Copy out all the lines in the records that include the word "would".
*****
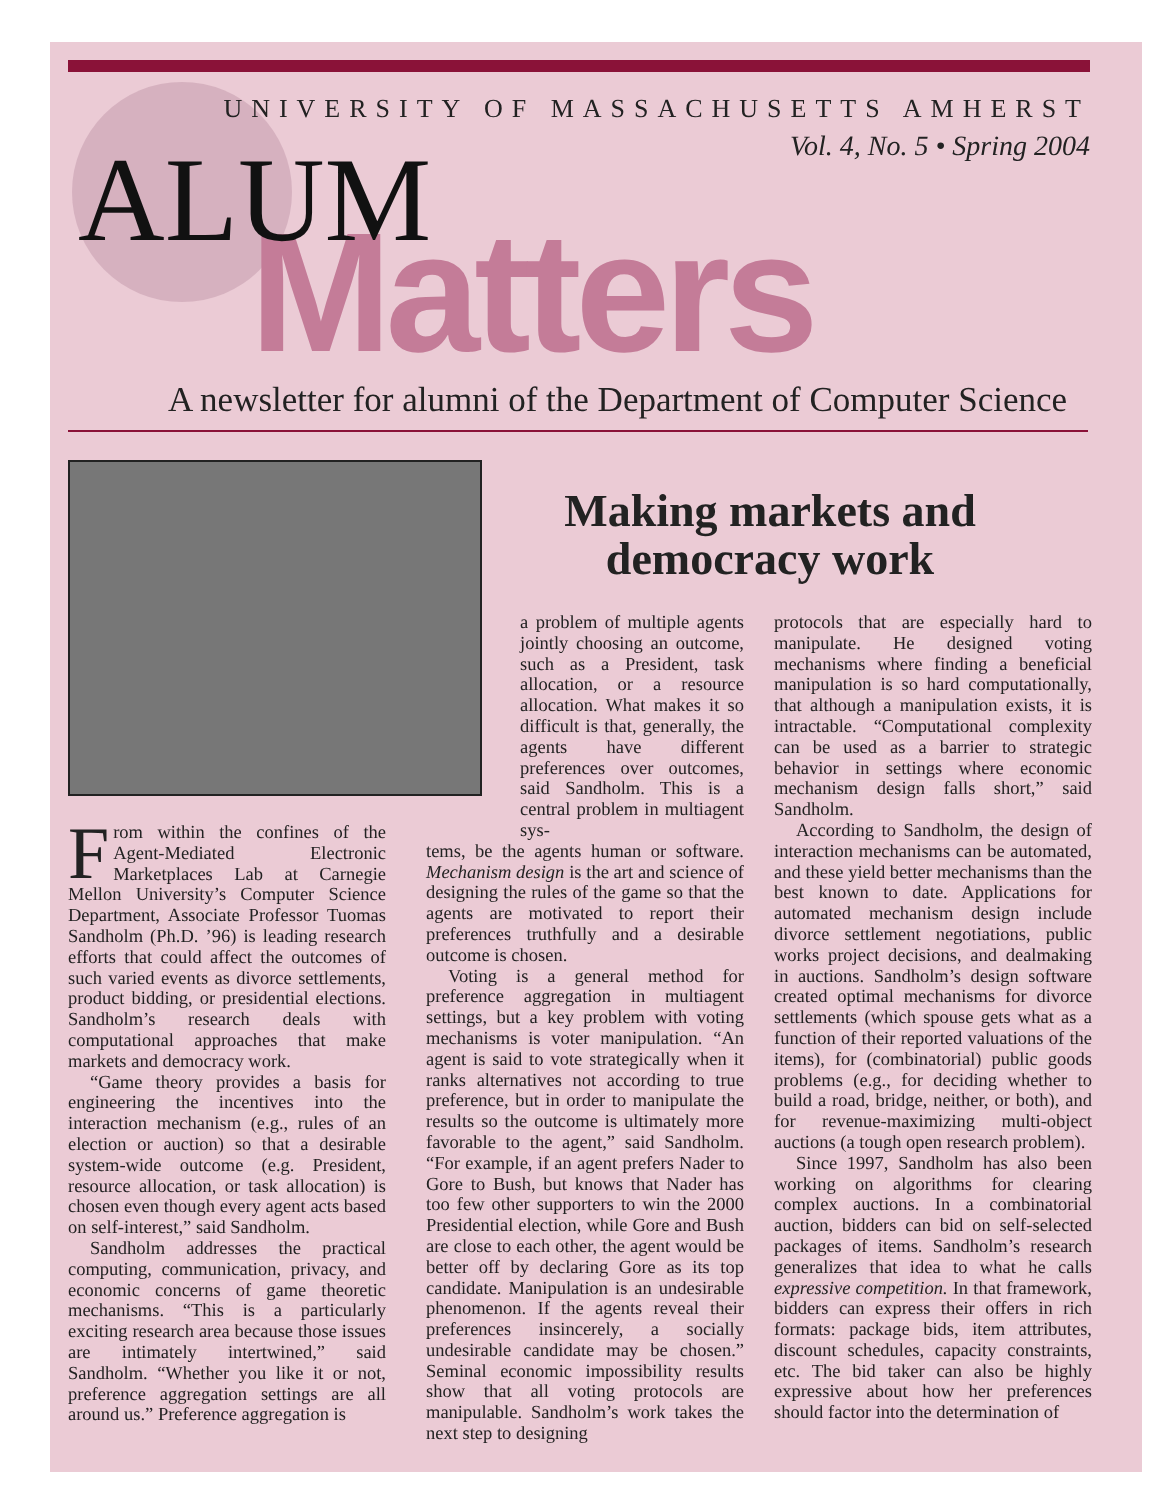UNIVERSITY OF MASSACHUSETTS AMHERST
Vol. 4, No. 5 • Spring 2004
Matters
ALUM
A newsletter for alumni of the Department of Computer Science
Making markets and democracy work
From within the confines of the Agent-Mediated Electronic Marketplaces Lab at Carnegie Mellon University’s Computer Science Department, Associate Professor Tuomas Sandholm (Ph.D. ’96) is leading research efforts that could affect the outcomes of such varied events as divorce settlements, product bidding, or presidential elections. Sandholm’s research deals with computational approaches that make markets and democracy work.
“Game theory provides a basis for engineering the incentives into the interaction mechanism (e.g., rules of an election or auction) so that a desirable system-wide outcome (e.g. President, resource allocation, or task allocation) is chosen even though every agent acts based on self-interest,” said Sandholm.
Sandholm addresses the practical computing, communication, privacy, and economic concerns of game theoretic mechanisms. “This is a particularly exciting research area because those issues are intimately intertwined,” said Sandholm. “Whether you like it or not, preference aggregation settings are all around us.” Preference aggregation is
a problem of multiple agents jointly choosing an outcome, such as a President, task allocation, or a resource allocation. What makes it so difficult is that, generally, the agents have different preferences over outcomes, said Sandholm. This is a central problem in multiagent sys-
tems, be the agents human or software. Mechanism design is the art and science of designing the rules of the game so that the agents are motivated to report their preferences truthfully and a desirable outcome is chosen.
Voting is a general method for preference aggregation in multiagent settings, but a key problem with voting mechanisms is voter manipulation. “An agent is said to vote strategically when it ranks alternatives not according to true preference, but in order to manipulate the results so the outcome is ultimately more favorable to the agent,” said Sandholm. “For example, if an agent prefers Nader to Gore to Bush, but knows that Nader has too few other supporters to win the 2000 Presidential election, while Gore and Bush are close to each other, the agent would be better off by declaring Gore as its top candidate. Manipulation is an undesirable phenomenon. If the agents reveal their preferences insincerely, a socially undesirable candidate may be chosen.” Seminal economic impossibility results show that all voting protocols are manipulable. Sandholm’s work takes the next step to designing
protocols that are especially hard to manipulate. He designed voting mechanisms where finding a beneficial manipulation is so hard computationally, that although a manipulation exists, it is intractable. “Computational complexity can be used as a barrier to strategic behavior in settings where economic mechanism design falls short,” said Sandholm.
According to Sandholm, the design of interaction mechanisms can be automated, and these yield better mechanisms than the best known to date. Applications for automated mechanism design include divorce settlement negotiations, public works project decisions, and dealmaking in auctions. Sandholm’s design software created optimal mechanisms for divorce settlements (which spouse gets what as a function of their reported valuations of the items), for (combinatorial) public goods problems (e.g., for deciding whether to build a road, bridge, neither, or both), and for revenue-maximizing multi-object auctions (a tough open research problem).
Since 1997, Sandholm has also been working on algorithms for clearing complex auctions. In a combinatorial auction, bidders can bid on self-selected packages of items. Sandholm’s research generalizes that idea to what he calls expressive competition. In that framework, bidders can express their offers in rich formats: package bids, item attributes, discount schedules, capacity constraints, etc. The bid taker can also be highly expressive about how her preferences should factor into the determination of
*****
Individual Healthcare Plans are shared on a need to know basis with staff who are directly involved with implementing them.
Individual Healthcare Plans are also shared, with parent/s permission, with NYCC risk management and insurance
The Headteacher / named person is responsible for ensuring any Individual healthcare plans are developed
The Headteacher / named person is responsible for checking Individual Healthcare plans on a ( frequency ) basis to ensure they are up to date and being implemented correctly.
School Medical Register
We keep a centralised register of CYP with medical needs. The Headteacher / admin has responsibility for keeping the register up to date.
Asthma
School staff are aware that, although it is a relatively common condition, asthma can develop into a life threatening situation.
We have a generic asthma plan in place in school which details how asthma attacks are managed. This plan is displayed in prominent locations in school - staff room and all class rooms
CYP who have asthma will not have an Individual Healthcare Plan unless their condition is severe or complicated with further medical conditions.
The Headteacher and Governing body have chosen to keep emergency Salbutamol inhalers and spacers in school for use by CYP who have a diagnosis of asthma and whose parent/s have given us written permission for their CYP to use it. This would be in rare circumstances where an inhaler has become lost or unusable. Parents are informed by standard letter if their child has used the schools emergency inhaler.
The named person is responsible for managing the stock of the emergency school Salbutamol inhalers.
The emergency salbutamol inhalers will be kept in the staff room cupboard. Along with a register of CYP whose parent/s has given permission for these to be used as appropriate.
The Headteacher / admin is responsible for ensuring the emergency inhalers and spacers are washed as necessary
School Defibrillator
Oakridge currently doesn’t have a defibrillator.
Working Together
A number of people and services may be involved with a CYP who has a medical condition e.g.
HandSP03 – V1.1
*****
### SOLUTION FOR THIS EXERCISE
Voting is a general method for preference aggregation in multiagent settings, but a key problem with voting mechanisms is voter manipulation. “An agent is said to vote strategically when it ranks alternatives not according to true preference, but in order to manipulate the results so the outcome is ultimately more favorable to the agent,” said Sandholm. “For example, if an agent prefers Nader to Gore to Bush, but knows that Nader has too few other supporters to win the 2000 Presidential election, while Gore and Bush are close to each other, the agent would be better off by declaring Gore as its top candidate. Manipulation is an undesirable phenomenon. If the agents reveal their preferences insincerely, a socially undesirable candidate may be chosen.” Seminal economic impossibility results show that all voting protocols are manipulable. Sandholm’s work takes the next step to designing
The Headteacher and Governing body have chosen to keep emergency Salbutamol inhalers and spacers in school for use by CYP who have a diagnosis of asthma and whose parent/s have given us written permission for their CYP to use it. This would be in rare circumstances where an inhaler has become lost or unusable. Parents are informed by standard letter if their child has used the schools emergency inhaler.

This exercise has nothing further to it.